Electronic heat current fluctuations in a quantum dot

TL;DR

This paper investigates the fluctuations of heat current in a quantum dot system at finite frequency, voltage, and temperature, revealing how asymmetry and out-of-equilibrium conditions influence heat noise and its relation to radiative spectra.

Contribution

It provides a detailed theoretical analysis of non-symmetrized heat noise in quantum dots using nonequilibrium Green functions, including effects of coupling asymmetry and out-of-equilibrium conditions.

Findings

Heat noise is expressed as an energy integral with four contributions.

Asymmetry in reservoir coupling affects heat noise characteristics.

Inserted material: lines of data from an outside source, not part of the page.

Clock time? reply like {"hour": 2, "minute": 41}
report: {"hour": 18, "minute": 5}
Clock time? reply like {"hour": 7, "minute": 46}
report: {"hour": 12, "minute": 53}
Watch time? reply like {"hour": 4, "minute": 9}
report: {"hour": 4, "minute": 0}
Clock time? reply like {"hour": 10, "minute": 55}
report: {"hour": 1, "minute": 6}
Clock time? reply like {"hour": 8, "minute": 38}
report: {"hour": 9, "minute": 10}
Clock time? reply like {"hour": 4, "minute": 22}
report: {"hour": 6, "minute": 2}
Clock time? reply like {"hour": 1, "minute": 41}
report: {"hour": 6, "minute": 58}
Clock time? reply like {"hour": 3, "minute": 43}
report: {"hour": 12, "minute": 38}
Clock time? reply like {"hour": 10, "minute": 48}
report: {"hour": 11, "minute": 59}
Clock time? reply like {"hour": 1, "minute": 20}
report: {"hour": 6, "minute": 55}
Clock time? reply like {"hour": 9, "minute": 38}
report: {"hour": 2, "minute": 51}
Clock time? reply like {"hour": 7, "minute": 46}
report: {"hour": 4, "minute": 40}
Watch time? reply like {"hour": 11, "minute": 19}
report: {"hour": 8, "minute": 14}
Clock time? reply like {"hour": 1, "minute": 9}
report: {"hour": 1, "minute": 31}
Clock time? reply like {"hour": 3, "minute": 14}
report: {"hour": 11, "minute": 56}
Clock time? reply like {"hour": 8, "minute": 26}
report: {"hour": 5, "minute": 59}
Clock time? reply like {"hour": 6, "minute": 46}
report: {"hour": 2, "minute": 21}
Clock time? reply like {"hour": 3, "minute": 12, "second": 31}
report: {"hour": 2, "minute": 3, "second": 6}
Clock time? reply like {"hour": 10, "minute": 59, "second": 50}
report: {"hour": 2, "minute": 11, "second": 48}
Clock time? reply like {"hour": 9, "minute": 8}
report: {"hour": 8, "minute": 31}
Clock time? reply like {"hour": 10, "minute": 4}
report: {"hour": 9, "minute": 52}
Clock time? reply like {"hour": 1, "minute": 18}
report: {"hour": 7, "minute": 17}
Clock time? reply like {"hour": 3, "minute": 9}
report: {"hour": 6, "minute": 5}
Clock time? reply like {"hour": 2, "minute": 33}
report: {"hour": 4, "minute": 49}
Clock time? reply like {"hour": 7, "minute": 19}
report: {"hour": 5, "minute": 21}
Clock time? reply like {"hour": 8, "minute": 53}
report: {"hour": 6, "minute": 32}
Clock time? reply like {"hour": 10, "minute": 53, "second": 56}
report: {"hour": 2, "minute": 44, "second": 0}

In high transmission, heat noise relates to the radiative power spectrum, resembling an out-of-equilibrium Planck's law.

Abstract

The fluctuations of the heat current in a quantum dot coupled to electron reservoirs are calculated at finite frequency, voltage and temperature using the nonequilibrium Green function technique. The non-symmetrized heat noise is expressed as an integral on energy containing four contributions, each of which includes transmission amplitudes, electron-hole pair distribution functions and energy difference factors. The effect of the asymmetry of the couplings between the quantum dot and the reservoirs is studied. Features of the heat noise are highlighted and discussed for an equilibrium and an out-of-equilibrium quantum dot. In the latter case and within the high transmission limit, the heat noise is closely related to the radiative power spectrum, leading to an out-of-equilibrium Planck's law. Proposals for the measurement of the heat noise are discussed.